┌─ Text block
Awesome orchards

Awesome orchards

Apples by Wendy Carter

Julie explores the folklore surrounding apples and orchards...

The question for today’s blog has got to be ‘are you going a wassailing?’

Traditionally this event takes place on old twelfth night, 17th January, but any time between Christmas and mid-January is good. It seems to involve lots of dressing up, shouting, processioning and cider-soaked toast that you stick on the branches of the tree itself. The role of a wassail is to wake up the apple trees in local orchards and protect them from bad spirits. Its origin goes back to Anglo Saxon chants of 'wes hal, was haille, wase hail'-to be in good health and good fortune. It all sounds like a fabulous tradition that celebrates the middle of winter moving into spring and all the beauty that is to come. Although I feel that the Devon chant (below) may be referencing the financial benefits rather than the aesthetic ones.

Devon Chant

Here’s to thee old apple tree
long may ee bud
and long may ee blow
long may ee bear apples enow.
└─
┌─ Extracted information
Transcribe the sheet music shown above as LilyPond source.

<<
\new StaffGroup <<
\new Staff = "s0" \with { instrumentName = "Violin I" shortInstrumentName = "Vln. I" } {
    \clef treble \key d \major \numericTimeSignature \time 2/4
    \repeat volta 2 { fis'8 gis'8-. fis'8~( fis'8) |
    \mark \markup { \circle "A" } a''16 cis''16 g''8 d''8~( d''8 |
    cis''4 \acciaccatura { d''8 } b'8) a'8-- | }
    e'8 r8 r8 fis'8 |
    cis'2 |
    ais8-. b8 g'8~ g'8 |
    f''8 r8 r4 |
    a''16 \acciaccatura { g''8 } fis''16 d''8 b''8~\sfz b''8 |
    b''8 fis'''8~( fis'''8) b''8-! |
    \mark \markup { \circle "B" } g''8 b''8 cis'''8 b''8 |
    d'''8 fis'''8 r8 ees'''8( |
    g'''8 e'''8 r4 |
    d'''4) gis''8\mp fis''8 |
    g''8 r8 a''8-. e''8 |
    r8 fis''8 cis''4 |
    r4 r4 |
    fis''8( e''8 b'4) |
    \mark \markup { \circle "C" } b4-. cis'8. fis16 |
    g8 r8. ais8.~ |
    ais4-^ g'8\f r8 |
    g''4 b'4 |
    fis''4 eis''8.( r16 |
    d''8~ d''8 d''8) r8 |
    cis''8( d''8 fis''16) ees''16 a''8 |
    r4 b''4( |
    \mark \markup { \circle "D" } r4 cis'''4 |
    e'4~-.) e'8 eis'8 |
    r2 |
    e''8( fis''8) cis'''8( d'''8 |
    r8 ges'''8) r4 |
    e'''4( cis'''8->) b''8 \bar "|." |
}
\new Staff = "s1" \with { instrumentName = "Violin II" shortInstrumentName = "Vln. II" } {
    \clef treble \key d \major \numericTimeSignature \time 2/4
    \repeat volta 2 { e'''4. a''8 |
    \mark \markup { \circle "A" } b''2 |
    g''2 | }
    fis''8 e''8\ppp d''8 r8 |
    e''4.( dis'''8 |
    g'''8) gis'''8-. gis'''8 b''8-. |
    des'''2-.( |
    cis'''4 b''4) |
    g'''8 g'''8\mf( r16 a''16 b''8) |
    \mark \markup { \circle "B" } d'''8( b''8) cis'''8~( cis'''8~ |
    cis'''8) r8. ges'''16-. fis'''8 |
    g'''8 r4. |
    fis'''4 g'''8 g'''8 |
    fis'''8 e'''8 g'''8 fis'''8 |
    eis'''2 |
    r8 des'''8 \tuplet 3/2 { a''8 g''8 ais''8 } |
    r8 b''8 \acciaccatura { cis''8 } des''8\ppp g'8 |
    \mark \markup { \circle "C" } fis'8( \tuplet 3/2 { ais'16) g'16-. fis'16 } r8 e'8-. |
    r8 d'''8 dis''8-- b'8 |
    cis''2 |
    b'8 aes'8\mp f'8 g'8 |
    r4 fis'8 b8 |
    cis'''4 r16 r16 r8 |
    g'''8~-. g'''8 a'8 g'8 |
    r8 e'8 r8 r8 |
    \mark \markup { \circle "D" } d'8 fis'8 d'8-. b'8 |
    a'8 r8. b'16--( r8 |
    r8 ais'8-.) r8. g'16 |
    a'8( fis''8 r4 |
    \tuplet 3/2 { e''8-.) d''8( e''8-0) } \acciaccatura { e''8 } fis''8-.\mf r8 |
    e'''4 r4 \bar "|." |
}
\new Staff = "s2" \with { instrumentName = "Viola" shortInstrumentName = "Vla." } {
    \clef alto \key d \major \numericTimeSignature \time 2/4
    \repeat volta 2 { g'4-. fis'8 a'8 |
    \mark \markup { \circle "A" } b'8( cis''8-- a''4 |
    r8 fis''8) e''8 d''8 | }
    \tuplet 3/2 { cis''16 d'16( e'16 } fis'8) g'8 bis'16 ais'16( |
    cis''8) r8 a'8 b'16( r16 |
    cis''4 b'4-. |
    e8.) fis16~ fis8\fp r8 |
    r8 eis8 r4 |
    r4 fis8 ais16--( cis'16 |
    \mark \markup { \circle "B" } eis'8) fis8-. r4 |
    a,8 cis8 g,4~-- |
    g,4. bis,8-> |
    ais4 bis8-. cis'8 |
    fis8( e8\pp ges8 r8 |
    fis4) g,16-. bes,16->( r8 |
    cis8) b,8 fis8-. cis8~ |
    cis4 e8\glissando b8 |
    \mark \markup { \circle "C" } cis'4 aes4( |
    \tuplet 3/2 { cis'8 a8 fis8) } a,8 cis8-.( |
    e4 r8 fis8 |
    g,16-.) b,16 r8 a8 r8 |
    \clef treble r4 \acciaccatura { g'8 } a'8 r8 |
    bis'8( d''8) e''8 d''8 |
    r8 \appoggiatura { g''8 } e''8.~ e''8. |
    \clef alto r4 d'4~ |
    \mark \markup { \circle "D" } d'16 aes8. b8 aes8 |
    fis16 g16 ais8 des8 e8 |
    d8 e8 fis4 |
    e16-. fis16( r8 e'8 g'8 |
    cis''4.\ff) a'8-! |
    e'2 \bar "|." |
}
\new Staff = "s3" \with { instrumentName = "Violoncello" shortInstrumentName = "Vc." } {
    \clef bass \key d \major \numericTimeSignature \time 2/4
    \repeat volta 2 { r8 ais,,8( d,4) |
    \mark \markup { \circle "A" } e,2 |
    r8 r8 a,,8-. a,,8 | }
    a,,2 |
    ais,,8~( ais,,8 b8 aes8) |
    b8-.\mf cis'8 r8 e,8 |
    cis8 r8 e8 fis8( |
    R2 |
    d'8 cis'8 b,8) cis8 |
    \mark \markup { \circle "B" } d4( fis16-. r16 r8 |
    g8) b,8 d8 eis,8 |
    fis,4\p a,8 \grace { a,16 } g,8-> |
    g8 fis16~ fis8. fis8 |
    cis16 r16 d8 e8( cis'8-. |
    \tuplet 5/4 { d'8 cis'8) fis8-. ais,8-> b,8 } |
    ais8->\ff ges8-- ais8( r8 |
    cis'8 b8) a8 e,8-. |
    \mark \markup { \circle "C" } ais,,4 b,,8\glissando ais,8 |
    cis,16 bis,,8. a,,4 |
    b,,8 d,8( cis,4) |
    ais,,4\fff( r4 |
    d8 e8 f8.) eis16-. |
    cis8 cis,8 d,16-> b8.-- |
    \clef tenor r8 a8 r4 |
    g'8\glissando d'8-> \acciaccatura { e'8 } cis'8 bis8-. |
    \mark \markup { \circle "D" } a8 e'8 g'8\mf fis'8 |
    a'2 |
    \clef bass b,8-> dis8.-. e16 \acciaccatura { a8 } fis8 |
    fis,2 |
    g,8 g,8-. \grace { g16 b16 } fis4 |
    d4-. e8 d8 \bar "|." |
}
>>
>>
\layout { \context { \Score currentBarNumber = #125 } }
└─
- [Set of tasks]:
1. From the orchards blog post, write out the passage starting with "Julie explores the" and going on through "the aesthetic ones.", character for character.
2. According to the orchards blog post, on what date does wassailing traditionally take place?

- [Exercise responses]:
1.
Julie explores the folklore surrounding apples and orchards...

The question for today’s blog has got to be ‘are you going a wassailing?’

Traditionally this event takes place on old twelfth night, 17th January, but any time between Christmas and mid-January is good. It seems to involve lots of dressing up, shouting, processioning and cider-soaked toast that you stick on the branches of the tree itself. The role of a wassail is to wake up the apple trees in local orchards and protect them from bad spirits. Its origin goes back to Anglo Saxon chants of 'wes hal, was haille, wase hail'-to be in good health and good fortune. It all sounds like a fabulous tradition that celebrates the middle of winter moving into spring and all the beauty that is to come. Although I feel that the Devon chant (below) may be referencing the financial benefits rather than the aesthetic ones.

2. On old twelfth night, 17th January.